CVE-2022-48866: 
Linux Kernel vulnerability analysis and mitigation

CVE-2022-48866 is a vulnerability in the Linux kernel's HID Thrustmaster driver that was discovered and fixed in 2022. The issue involves an out-of-bounds (OOB) read in the thrustmaster_interrupts function. The vulnerability affects Linux kernel versions from 5.13 up to (excluding) 5.15.29 and versions from 5.16 up to (excluding) 5.16.15 (NVD).

The vulnerability stems from missing validation checks of the actual number of endpoints in the thrustmasterprobe() function. The code was blindly accessing the usbhost_interface::endpoint array without verifying if it contained enough endpoints, potentially leading to an out-of-bounds read condition. The issue was identified as CWE-125 (Out-of-bounds Read) with a CVSS v3.1 base score of 7.1 HIGH (Vector: CVSS:3.1/AV:L/AC:L/PR:L/UI:N/S:U/C:H/I:N/A:H) (NVD).

The vulnerability could allow an attacker with local access to cause an out-of-bounds read in the kernel's memory, potentially leading to information disclosure and system crashes.
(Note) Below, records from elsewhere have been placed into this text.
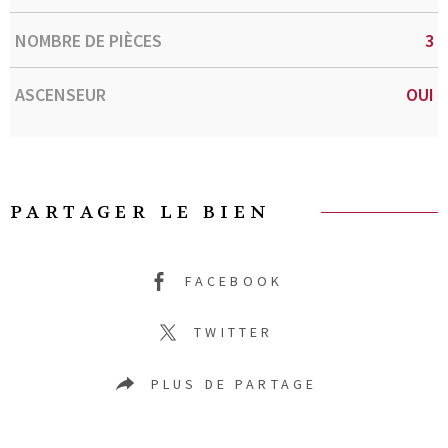
NOMBRE DE PIÈCES
3
ASCENSEUR
OUI
PARTAGER LE BIEN
FACEBOOK
TWITTER
PLUS DE PARTAGE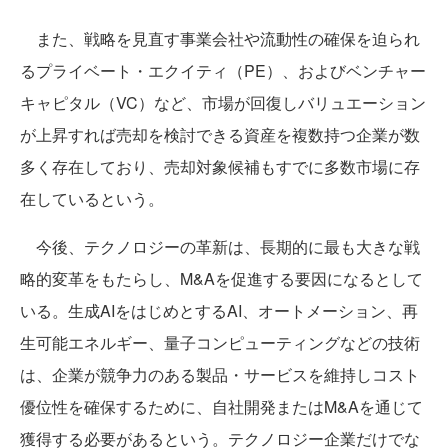
また、戦略を見直す事業会社や流動性の確保を迫られ
るプライベート・エクイティ（PE）、およびベンチャー
キャピタル（VC）など、市場が回復しバリュエーション
が上昇すれば売却を検討できる資産を複数持つ企業が数
多く存在しており、売却対象候補もすでに多数市場に存
在しているという。
今後、テクノロジーの革新は、長期的に最も大きな戦
略的変革をもたらし、M&Aを促進する要因になるとして
いる。生成AIをはじめとするAI、オートメーション、再
生可能エネルギー、量子コンピューティングなどの技術
は、企業が競争力のある製品・サービスを維持しコスト
優位性を確保するために、自社開発またはM&Aを通じて
獲得する必要があるという。テクノロジー企業だけでな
The CVSS score indicates high potential impact on confidentiality and availability, though no impact on integrity (NVD).

The issue was fixed by adding validation checks for the number of endpoints before accessing the endpoint array. The fix includes verifying that usbif->cur_altsetting->desc.bNumEndpoints is at least 2 before attempting to access the second endpoint, and returning with an error message if this condition is not met. The patch has been integrated into multiple kernel versions (Kernel Patch).